JawaPos.com – Optimalisasi wisata laut via kapal pesiar (cruise) berpotensi menyumbang lima juta kunjungan wisatawan mancanegara ke Indonesia, khususnya dari wilayah Asia dan Australia. Namun, kenyataannya wisatawan asing yang masuk via cruise saat ini baru sekitar 200 ribu orang.

“Angka itu sangat kecil. Padahal, potensi kita sangat besar. Indonesia bisa menjual destinasi, tidak seperti negara lain yang hanya menjual fasilitas kapalnya,” ujar Asisten Deputi Jasa Kemenko Maritim Okto Irianto di sela ship tour Explorer Dream yang transit di Terminal Penumpang, Pelabuhan Tanjung Priok, Selasa (15/10).

Pengembangan wisata laut via cruise memiliki dua tujuan utama. Yakni, mendatangkan wisatawan asing ke Indonesia dan memfasilitasi wisatawan Indonesia yang ingin berlayar.

LANJUT KE BALI: Kapal pesiar Explorer Dream saat transit di Pelabuhan Tanjung Priok, Jakarta, Selasa (15/10). (RATIH PARAMITHA/JAWA POS)

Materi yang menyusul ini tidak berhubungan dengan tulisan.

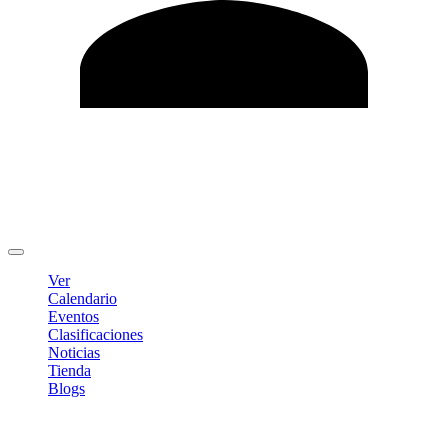
Editar Perfil
Cambiar contraseña
Cerrar sesión
Ver
Calendario
Eventos
Clasificaciones
Noticias
Tienda
Blogs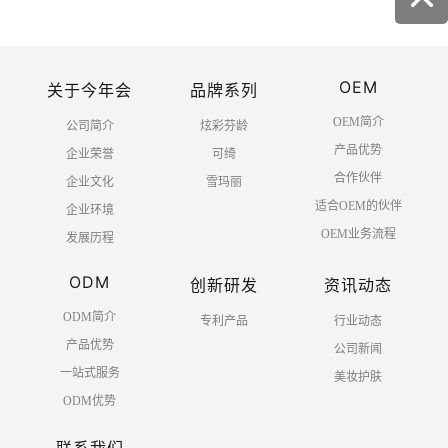
首页
上一页
1
2
下一页
OEM
末页
关于今年会
品牌系列
OEM简介
公司简介
炫彩芬龄
产品优势
企业荣誉
可绮
合作伙伴
企业文化
雪玛丽
适合OEM的伙伴
企业环境
OEM业务流程
发展历程
ODM
创新研发
资讯动态
ODM简介
专利产品
行业动态
产品优势
公司新闻
一站式服务
美妆护肤
ODM优势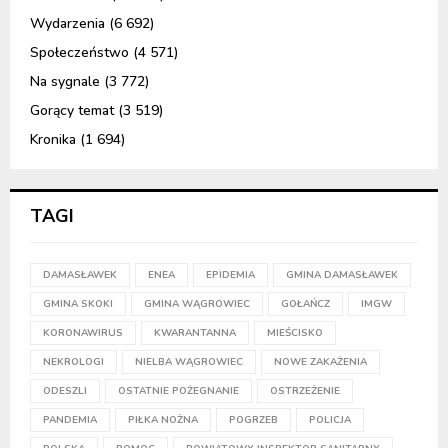
Wydarzenia
(6 692)
Społeczeństwo
(4 571)
Na sygnale
(3 772)
Gorący temat
(3 519)
Kronika
(1 694)
TAGI
DAMASŁAWEK
ENEA
EPIDEMIA
GMINA DAMASŁAWEK
GMINA SKOKI
GMINA WĄGROWIEC
GOŁAŃCZ
IMGW
KORONAWIRUS
KWARANTANNA
MIEŚCISKO
NEKROLOGI
NIELBA WĄGROWIEC
NOWE ZAKAŻENIA
ODESZLI
OSTATNIE POŻEGNANIE
OSTRZEŻENIE
PANDEMIA
PIŁKA NOŻNA
POGRZEB
POLICJA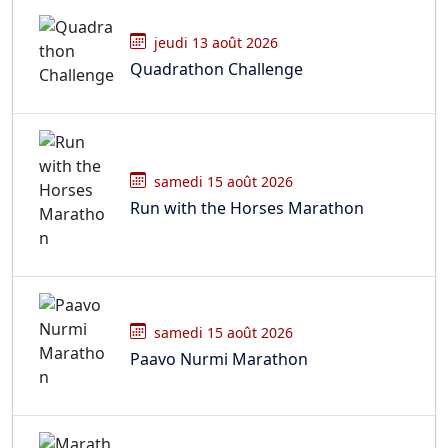
jeudi 13 août 2026
Quadrathon Challenge
samedi 15 août 2026
Run with the Horses Marathon
samedi 15 août 2026
Paavo Nurmi Marathon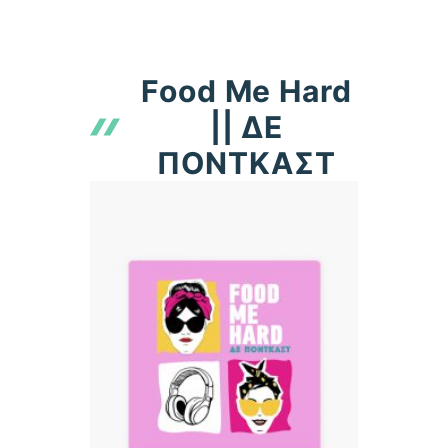
Μετάβαση
ME
σε
περιεχόμενο
Food Me Hard
|| ΔΕ
ΠΟΝΤΚΑΣΤ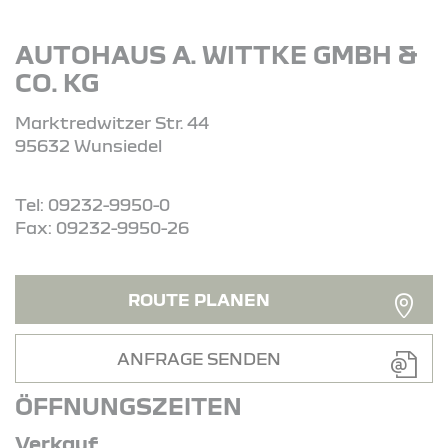
AUTOHAUS A. WITTKE GMBH &
CO. KG
Marktredwitzer Str. 44
95632 Wunsiedel
Tel: 09232-9950-0
Fax: 09232-9950-26
ROUTE PLANEN
ANFRAGE SENDEN
ÖFFNUNGSZEITEN
Verkauf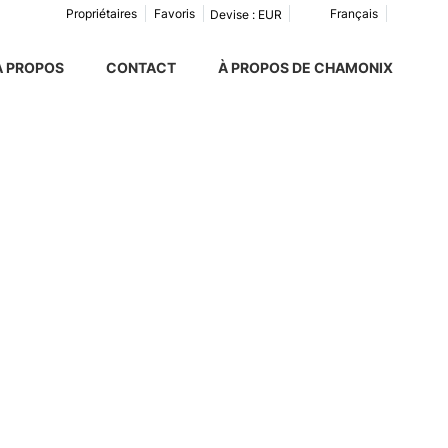
Propriétaires
Favoris
Français
Devise :
EUR
À PROPOS
CONTACT
À PROPOS DE CHAMONIX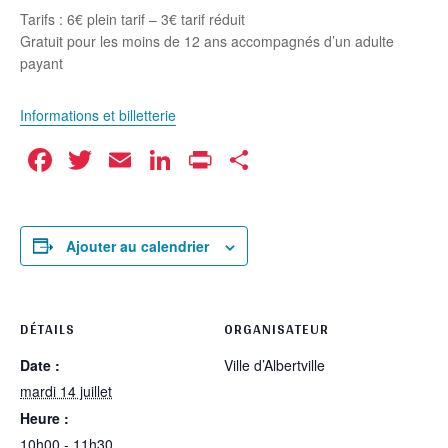
Tarifs : 6€ plein tarif – 3€ tarif réduit
Gratuit pour les moins de 12 ans accompagnés d’un adulte
payant
Informations et billetterie
Facebook
Twitter
Email
LinkedIn
Print
Partager
Ajouter au calendrier
DÉTAILS
ORGANISATEUR
Date :
Ville d’Albertville
mardi 14 juillet
Heure :
10h00 - 11h30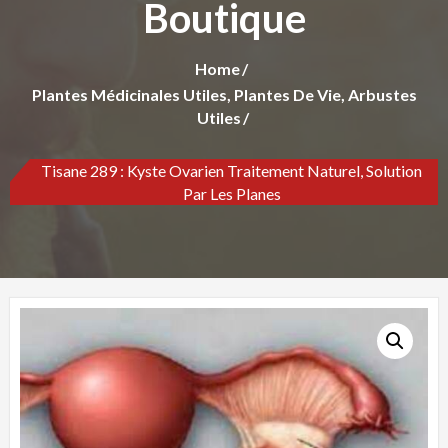
Boutique
Home
Plantes Médicinales Utiles, Plantes De Vie, Arbustes
Utiles
Tisane 289 : Kyste Ovarien Traitement Naturel, Solution
Par Les Planes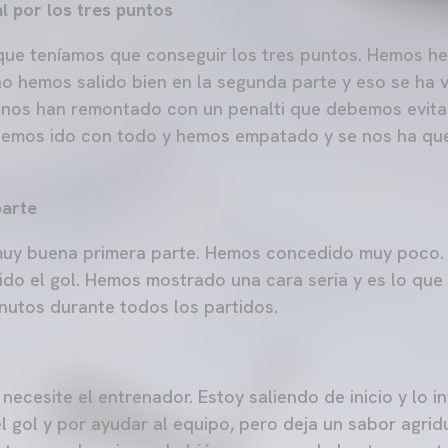
al por los tres puntos
 que teníamos que conseguir los tres puntos. Hemos 
no hemos salido bien en la segunda parte y eso se ha v
nos han remontado con un penalti que debemos evita
emos ido con todo y hemos empatado y se nos ha qu
parte
muy buena primera parte. Hemos concedido muy poco.
ido el gol. Hemos mostrado una cara seria y es lo qu
nutos durante todos los partidos.
necesite el entrenador. Estoy saliendo de inicio y lo i
l gol y por ayudar al equipo, pero deja un sabor agrid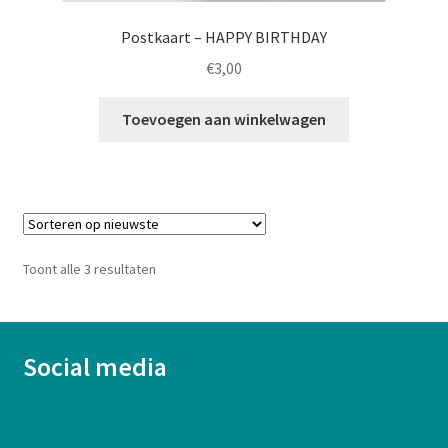
Postkaart – HAPPY BIRTHDAY
€
3,00
Toevoegen aan winkelwagen
Gesorteerd
Toont alle 3 resultaten
op
nieuwste
Social media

Dream Cruises merayakan kedatangan perdana Explorer Dream di Tanjung Priok, Jakarta, sebagai bagian dari relokasi khusus menuju ke Australia dan Selandia Baru. Kapal itu dijadwalkan berlayar selama 21 hari, berangkat dari Shanghai pada 6 Oktober. Dari Tanjung Priok, Explorer Dream transit di Benoa, Bali, pada 17 Oktober 2019.

“Pemerintah sangat antusias dengan bisnis cruise karena ini sesuai pesan presiden untuk meningkatkan pariwisata maritim di Indonesia,” ungkap Assistance Vice President Sales Dream Cruises Indonesia Ika Safitri Nafisah.

Dia yakin bisa membantu mendongkrak wisatawan Indonesia karena kapal Explorer Dream bisa mengangkut 1.800 tamu bersama 1.500 kru. “Market Indonesia besar sekali. Selama ini kami akomodasi tamu untuk terbang ke Singapura dan Hongkong. Terkait home-port di Indonesia, sedang kami diskusikan, targetnya pada 2021 Indonesia sudah memiliki home-port cruise sendiri,” kata Ika.